Gregor öffnet seinen Plattenschrank (27)

von: Gregor Mundt Filed under: Blog | TB | Comments off

 

Leben gegen die Zeit

Kürzlich erschien die DVD-Version einer Filmbiographie über Michel Petrucciani:  Leben gegen die Zeit. Dieser Film ist so unglaublich gut, dass ich hier ausnahmsweise zunächst eine DVD vorstellen möchte.
 
 
 

 
 
 
Von Petrucciani hörte ich zuerst im Radio, bald auch konnte ich eine erste Schallplatte mit ihm als Bandleader mein eigen nennen Michel Petrucciani Plays war der Titel der LP. Diese enorm gute Platte habe ich jetzt anlässlich des Erscheinens der neuen DVD einmal wieder herausgezogen. Auf dieser Blue-Note-Scheibe aus dem Jahre 1988 spielen Roy Haynes, Al Foster, Gary Peacock, Eddie Gomez und John Abercrombie zusammen mit Michel Petrucciani. Der Meister am Klavier war damals gerade einmal sechsundzwanzig Jahre alt und gespielt wurden auf dieser Platte ausschließlich Eigenkompositionen.

Gelesenes anwenden
1: Extrahieren Sie aus dem Textauszug wortgetreu den Abschnitt, der mit „Kürzlich erschien die“ beginnt und mit „Platte ausschließlich Eigenkompositionen.“ endet.
2: Beantworten Sie anhand des Textauszugs:
(a) Welchen Titel trägt die Filmbiographie über Michel Petrucciani?
(b) Aus welchem Jahr stammt die Blue-Note-Platte?
(c) Wie alt war Petrucciani zur Zeit dieser Platte?
Die folgenden Daten stammen aus einer anderen Quelle als der Textauszug.

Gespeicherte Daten
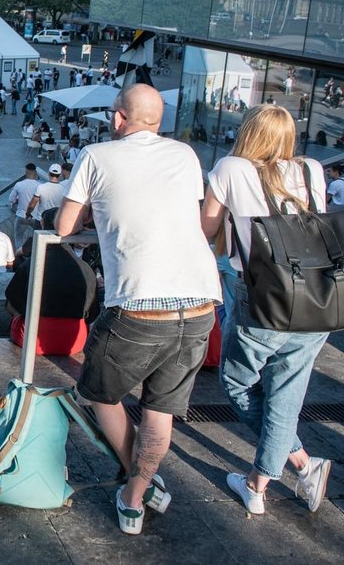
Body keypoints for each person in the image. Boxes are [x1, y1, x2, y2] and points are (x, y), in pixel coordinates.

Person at [57, 83, 221, 536]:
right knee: (159, 409)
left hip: (141, 304)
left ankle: (138, 486)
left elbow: (65, 226)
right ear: (159, 121)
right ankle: (137, 491)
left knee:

Gelöste Aufgaben
1:
Kürzlich erschien die DVD-Version einer Filmbiographie über Michel Petrucciani:  Leben gegen die Zeit. Dieser Film ist so unglaublich gut, dass ich hier ausnahmsweise zunächst eine DVD vorstellen möchte.
 
 
 

 
 
 
Von Petrucciani hörte ich zuerst im Radio, bald auch konnte ich eine erste Schallplatte mit ihm als Bandleader mein eigen nennen Michel Petrucciani Plays war der Titel der LP. Diese enorm gute Platte habe ich jetzt anlässlich des Erscheinens der neuen DVD einmal wieder herausgezogen. Auf dieser Blue-Note-Scheibe aus dem Jahre 1988 spielen Roy Haynes, Al Foster, Gary Peacock, Eddie Gomez und John Abercrombie zusammen mit Michel Petrucciani. Der Meister am Klavier war damals gerade einmal sechsundzwanzig Jahre alt und gespielt wurden auf dieser Platte ausschließlich Eigenkompositionen.

2:
(a) Leben gegen die Zeit
(b) 1988
(c) Sechsundzwanzig Jahre